Après avoir subventionné la clinique SABSA pendant deux ans, la FIQ a décidé de ne pas renouveler son aide financière, jugeant que c'était au gouvernement du Québec de prendre le relais.

Le ministre de la Santé et des Services sociaux, Gaétan Barrette, a refusé. Il ne veut pas financer une clinique où il n'y a pas de médecins.

Damien Contandriopoulos, professeur en administration des services infirmiers à l'Université de Montréal, a codirigé le projet de recherche sur SABSA. Il estime que cette clinique démontre qu'on peut faire les choses différemment.
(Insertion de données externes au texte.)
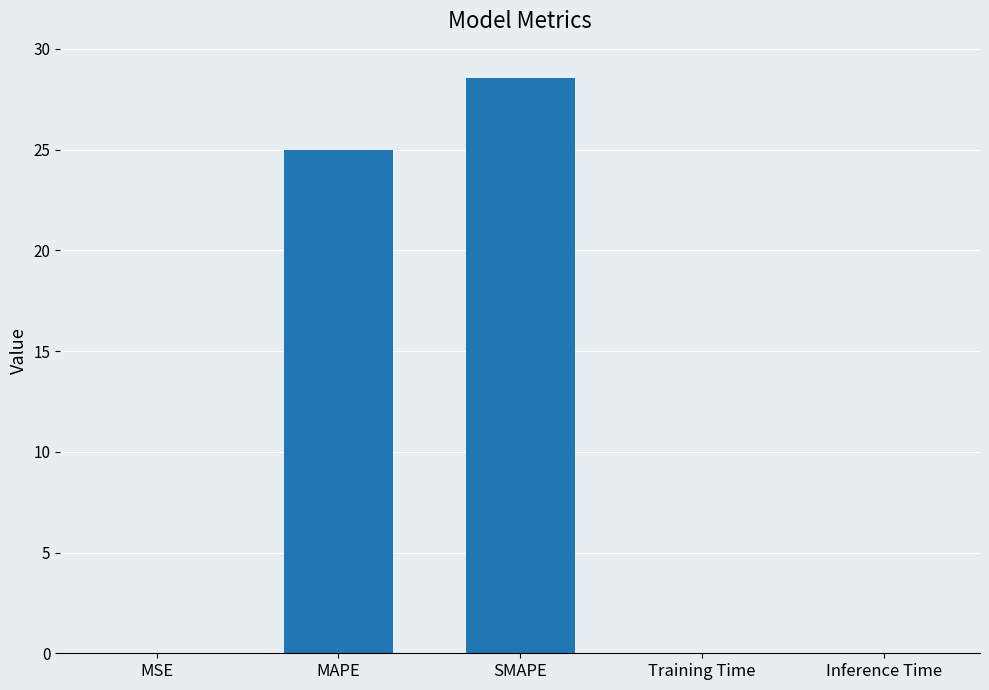

The value at Training Time is 0.0. True or false?

True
« Les infirmières peuvent offrir une grande portion des soins primaires de façon autonome. Et souvent, il ne serait pas nécessaire d'être médecin pour répondre à beaucoup de petits problèmes de santé. Ce que SABSA montre, c'est que d'autres modèles fonctionnent et qu'on serait beaucoup mieux servi au Québec, si on acceptait d'avoir une offre de soins qui est variée. »

L'expérience ontarienne

En Ontario, on trouve 25 cliniques dirigées par des infirmières praticiennes qui fournissent des soins de santé complets à la population. Elles prennent également en charge les malades chroniques et font la promotion de la santé. Elles doivent faire appel à un médecin collaborateur pour une minorité de cas.

Le modèle de cliniques dirigées par du personnel infirmier en Ontario a permis de rejoindre des populations mal desservies. Cela a également permis de consolider le rôle des infirmières praticiennes dans cette province.

Dans le nord-est de l'Ontario, à une heure de Sudbury, la clinique dirigée par du personnel infirmier praticien de la Rivière des Français offre des services médicaux complets avec l'aide de quatre infirmières, dont deux praticiennes.

« Je prends soin des patients de la communauté. C'est comme si on venait voir son médecin de famille. À la place, on vient voir son infirmière praticienne, qui s'occupe de nos soins de santé primaires », renchérit Valérie Blais, infirmière praticienne à la clinique de Rivière des Français.

Le financement participatif, une solution?

La clinique SABSA, à Québec, a lancé une campagne de financement sur la plateforme de financement participatif La Ruche. Son objectif est de recueillir 250 000 $ pour maintenir en activité la clinique de proximité qu'on a fermée le 1er mai. Entre-temps, SABSA continue d'offrir le suivi infirmier pour les personnes atteintes de l'hépatite C.